Entries supplied>
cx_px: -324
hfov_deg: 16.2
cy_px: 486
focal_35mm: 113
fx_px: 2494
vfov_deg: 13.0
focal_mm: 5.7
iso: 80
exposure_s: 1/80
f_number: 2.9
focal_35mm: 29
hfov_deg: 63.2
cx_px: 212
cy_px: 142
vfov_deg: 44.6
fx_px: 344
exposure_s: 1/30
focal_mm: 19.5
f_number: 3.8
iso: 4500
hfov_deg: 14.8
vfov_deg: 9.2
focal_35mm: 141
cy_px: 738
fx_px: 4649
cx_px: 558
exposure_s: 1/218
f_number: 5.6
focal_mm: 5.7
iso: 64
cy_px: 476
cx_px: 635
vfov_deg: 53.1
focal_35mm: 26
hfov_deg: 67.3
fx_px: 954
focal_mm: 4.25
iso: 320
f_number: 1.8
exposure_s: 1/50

* * *

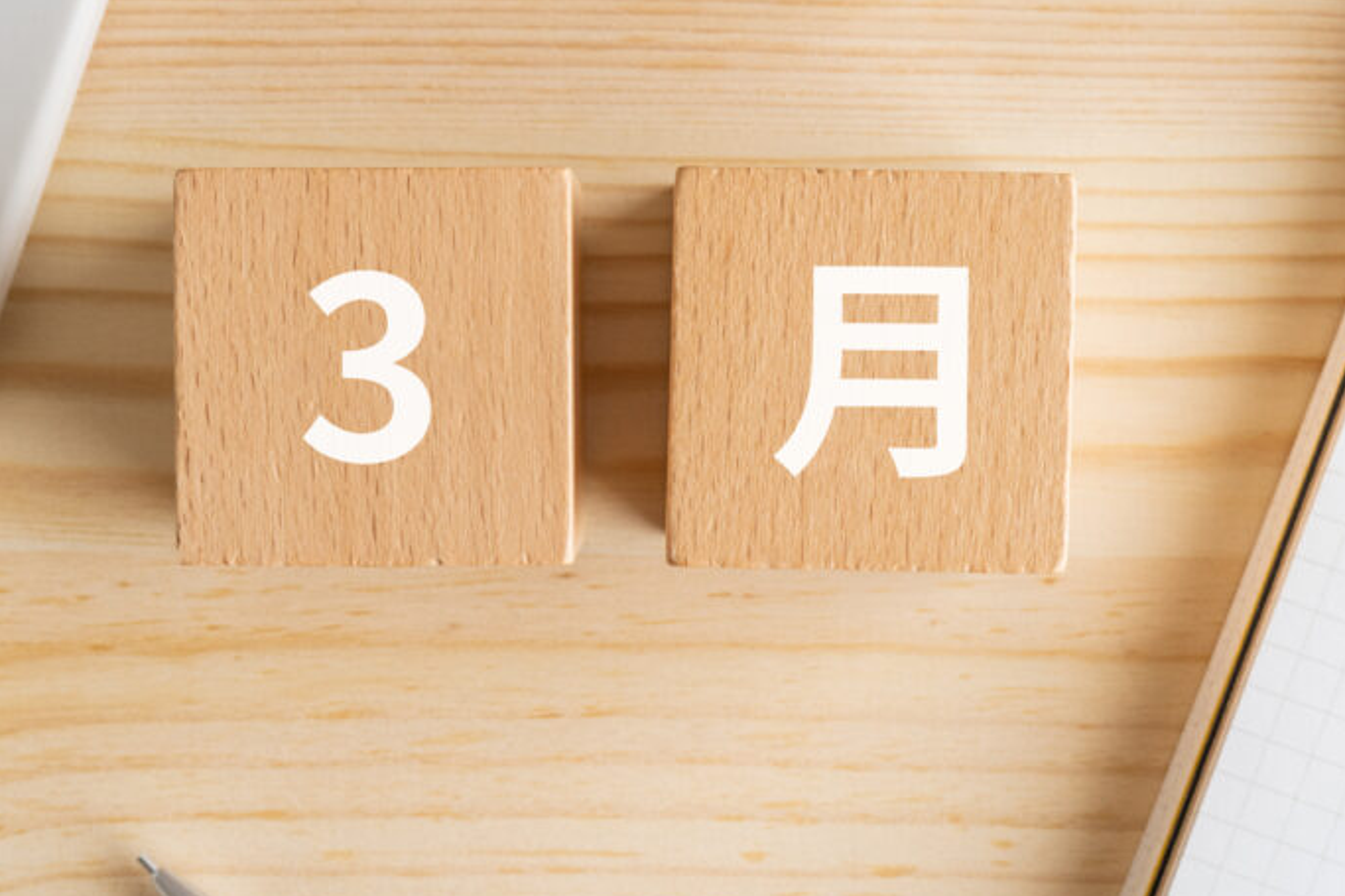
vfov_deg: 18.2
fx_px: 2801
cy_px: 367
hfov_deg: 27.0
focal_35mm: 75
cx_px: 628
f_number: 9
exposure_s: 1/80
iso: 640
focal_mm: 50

What the task requires> Please give back exactly the lines of this listing beginning at the line with "cx_px: -324" and ending with the line with "exposure_s: 1/50", both included, and nothing else.

Answer section>
cx_px: -324
hfov_deg: 16.2
cy_px: 486
focal_35mm: 113
fx_px: 2494
vfov_deg: 13.0
focal_mm: 5.7
iso: 80
exposure_s: 1/80
f_number: 2.9
focal_35mm: 29
hfov_deg: 63.2
cx_px: 212
cy_px: 142
vfov_deg: 44.6
fx_px: 344
exposure_s: 1/30
focal_mm: 19.5
f_number: 3.8
iso: 4500
hfov_deg: 14.8
vfov_deg: 9.2
focal_35mm: 141
cy_px: 738
fx_px: 4649
cx_px: 558
exposure_s: 1/218
f_number: 5.6
focal_mm: 5.7
iso: 64
cy_px: 476
cx_px: 635
vfov_deg: 53.1
focal_35mm: 26
hfov_deg: 67.3
fx_px: 954
focal_mm: 4.25
iso: 320
f_number: 1.8
exposure_s: 1/50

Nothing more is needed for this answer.